_Available data_

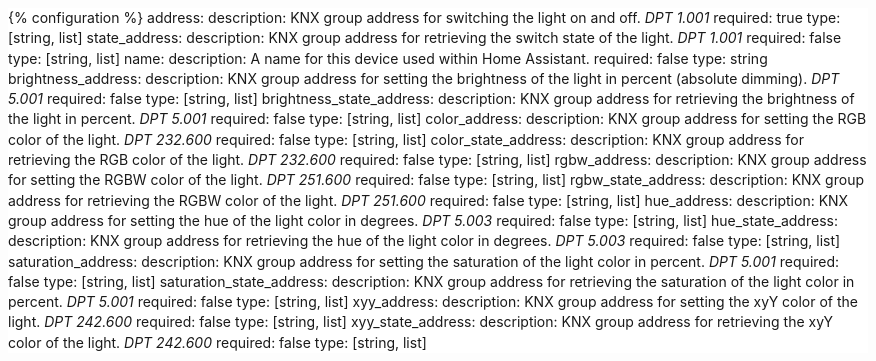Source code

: {% configuration %}
address:
  description: KNX group address for switching the light on and off. *DPT 1.001*
  required: true
  type: [string, list]
state_address:
  description: KNX group address for retrieving the switch state of the light. *DPT 1.001*
  required: false
  type: [string, list]
name:
  description: A name for this device used within Home Assistant.
  required: false
  type: string
brightness_address:
  description: KNX group address for setting the brightness of the light in percent (absolute dimming). *DPT 5.001*
  required: false
  type: [string, list]
brightness_state_address:
  description: KNX group address for retrieving the brightness of the light in percent. *DPT 5.001*
  required: false
  type: [string, list]
color_address:
  description: KNX group address for setting the RGB color of the light. *DPT 232.600*
  required: false
  type: [string, list]
color_state_address:
  description: KNX group address for retrieving the RGB color of the light. *DPT 232.600*
  required: false
  type: [string, list]
rgbw_address:
  description: KNX group address for setting the RGBW color of the light. *DPT 251.600*
  required: false
  type: [string, list]
rgbw_state_address:
  description: KNX group address for retrieving the RGBW color of the light. *DPT 251.600*
  required: false
  type: [string, list]
hue_address:
  description: KNX group address for setting the hue of the light color in degrees. *DPT 5.003*
  required: false
  type: [string, list]
hue_state_address:
  description: KNX group address for retrieving the hue of the light color in degrees. *DPT 5.003*
  required: false
  type: [string, list]
saturation_address:
  description: KNX group address for setting the saturation of the light color in percent. *DPT 5.001*
  required: false
  type: [string, list]
saturation_state_address:
  description: KNX group address for retrieving the saturation of the light color in percent. *DPT 5.001*
  required: false
  type: [string, list]
xyy_address:
  description: KNX group address for setting the xyY color of the light. *DPT 242.600*
  required: false
  type: [string, list]
xyy_state_address:
  description: KNX group address for retrieving the xyY color of the light. *DPT 242.600*
  required: false
  type: [string, list]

_Task objective_
Repeat the material above word for word but skip the images.

_Answer box_
Source code

: {% configuration %}
address:
  description: KNX group address for switching the light on and off. *DPT 1.001*
  required: true
  type: [string, list]
state_address:
  description: KNX group address for retrieving the switch state of the light. *DPT 1.001*
  required: false
  type: [string, list]
name:
  description: A name for this device used within Home Assistant.
  required: false
  type: string
brightness_address:
  description: KNX group address for setting the brightness of the light in percent (absolute dimming). *DPT 5.001*
  required: false
  type: [string, list]
brightness_state_address:
  description: KNX group address for retrieving the brightness of the light in percent. *DPT 5.001*
  required: false
  type: [string, list]
color_address:
  description: KNX group address for setting the RGB color of the light. *DPT 232.600*
  required: false
  type: [string, list]
color_state_address:
  description: KNX group address for retrieving the RGB color of the light. *DPT 232.600*
  required: false
  type: [string, list]
rgbw_address:
  description: KNX group address for setting the RGBW color of the light. *DPT 251.600*
  required: false
  type: [string, list]
rgbw_state_address:
  description: KNX group address for retrieving the RGBW color of the light. *DPT 251.600*
  required: false
  type: [string, list]
hue_address:
  description: KNX group address for setting the hue of the light color in degrees. *DPT 5.003*
  required: false
  type: [string, list]
hue_state_address:
  description: KNX group address for retrieving the hue of the light color in degrees. *DPT 5.003*
  required: false
  type: [string, list]
saturation_address:
  description: KNX group address for setting the saturation of the light color in percent. *DPT 5.001*
  required: false
  type: [string, list]
saturation_state_address:
  description: KNX group address for retrieving the saturation of the light color in percent. *DPT 5.001*
  required: false
  type: [string, list]
xyy_address:
  description: KNX group address for setting the xyY color of the light. *DPT 242.600*
  required: false
  type: [string, list]
xyy_state_address:
  description: KNX group address for retrieving the xyY color of the light. *DPT 242.600*
  required: false
  type: [string, list]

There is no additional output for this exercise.